Riverside Patient Jumps to His Death

Times Staff Writer

A suicidal patient at Riverside Community Hospital leaped from a fifth-floor ledge to his death Monday morning, which hospital union officials -- involved in hard-fought contract negotiations -- blamed on reduced staff levels.

Grant Golz, 35, of Riverside jumped about 10:15 a.m., although no witnesses have come forward, police said.

Golz, a methamphetamine addict, had been a patient there since July 19, when he was admitted after attempting suicide by overdosing on meth and drinking antifreeze, according to his father, Mike Gardner.


“He had done pretty well over this last year,” said Gardner, 58. “We thought he was finally over the hump and had beaten it.”

Riverside police are not pursuing a criminal investigation, said spokesman Steven Frasher.

Golz’s death comes during a period of friction between the hospital union and management.

Officials with the Service Employees International Union’s United Healthcare Workers West and SEIU Local 121RN lambasted the hospital, run by healthcare chain HCA, for recent staff cuts that they said endanger patients.

“It was staffing based on greed and profit,” said Dana Simon, spokesman for United Health Care Workers West. “The last thing that we wanted was an incident that would confirm our worst fears.”

Hospital spokeswoman Tracy Dallarda said staffing levels had nothing to do with Golz’s suicide.

“For the union to allege otherwise and to capitalize on a tragedy is very disturbing,” Dallarda said in a prepared statement Monday.
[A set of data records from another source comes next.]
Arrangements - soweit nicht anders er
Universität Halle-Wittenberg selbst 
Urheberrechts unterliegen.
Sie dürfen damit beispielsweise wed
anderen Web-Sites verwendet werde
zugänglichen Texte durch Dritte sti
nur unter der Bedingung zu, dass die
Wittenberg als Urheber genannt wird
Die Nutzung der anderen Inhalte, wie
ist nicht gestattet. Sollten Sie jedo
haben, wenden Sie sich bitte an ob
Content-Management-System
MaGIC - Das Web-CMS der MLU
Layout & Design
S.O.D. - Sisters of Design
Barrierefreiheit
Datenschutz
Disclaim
Hospital officials asked about 50 certified nursing assistants, dietary aides, emergency room technicians and other caregivers not to report to work starting last Friday, according to union leaders. Simon called the move “unprecedented.”
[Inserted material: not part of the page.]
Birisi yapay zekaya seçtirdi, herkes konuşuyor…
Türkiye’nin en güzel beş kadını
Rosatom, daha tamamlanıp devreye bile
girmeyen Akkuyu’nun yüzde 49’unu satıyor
Dallarda said employees are routinely called in or off depending on patient numbers and the seriousness of their conditions, and that Riverside Community’s staffing was adequate over the weekend.
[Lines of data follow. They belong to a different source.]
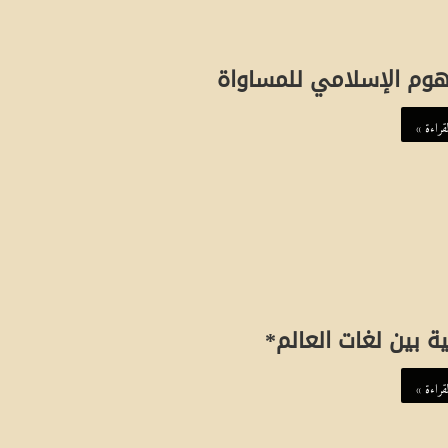
ت
ش
هوم الإسلامي للمساواة
قراءة »
ية بين لغات العالم*
قراءة »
Union leaders alleged that Golz was not being properly monitored before his death.

One hospital staffer, called a “sitter,” was assigned to monitor Golz and another troubled patient, recently moved from Golz’s room, according to Golz’s father. The father said he had seen such a sitter before, in a hallway chair watching both rooms. He said a staffer told him that on Monday morning, a sitter was in that same position but briefly left her post to secure the other patient’s restraints. When she returned, Golz, who was unrestrained, was gone, he said.

Dallarda said she couldn’t confirm those details.

Riverside Community Hospital does not have a special ward for psychiatric patients, Dallarda said. Rather, “sitters” are assigned to suicidal patients, although caregiver ratios depend on the individual and are not prescribed by law, she said.

Hospital staff had been caring for Golz’s medical problems but were trying to transfer him elsewhere for psychiatric care, Dallarda said.

Golz’s father said he doesn’t hold hospital employees or policies responsible for his son’s death.

“If somebody is looking for a way to do something, they’ll bide their time until they can find a way,” he said. “I’m not really blaming anybody right now. I absolutely blame methamphetamines and the people who sell them.”

Regarding the union dispute, Gardner added, “I hate to see a tragedy like this get turned into a bargaining chip.”

Staffers, in addition to 2,500 employees at HCA hospitals in West Hills, Thousand Oaks and two facilities in San Jose, have voted to authorize strikes.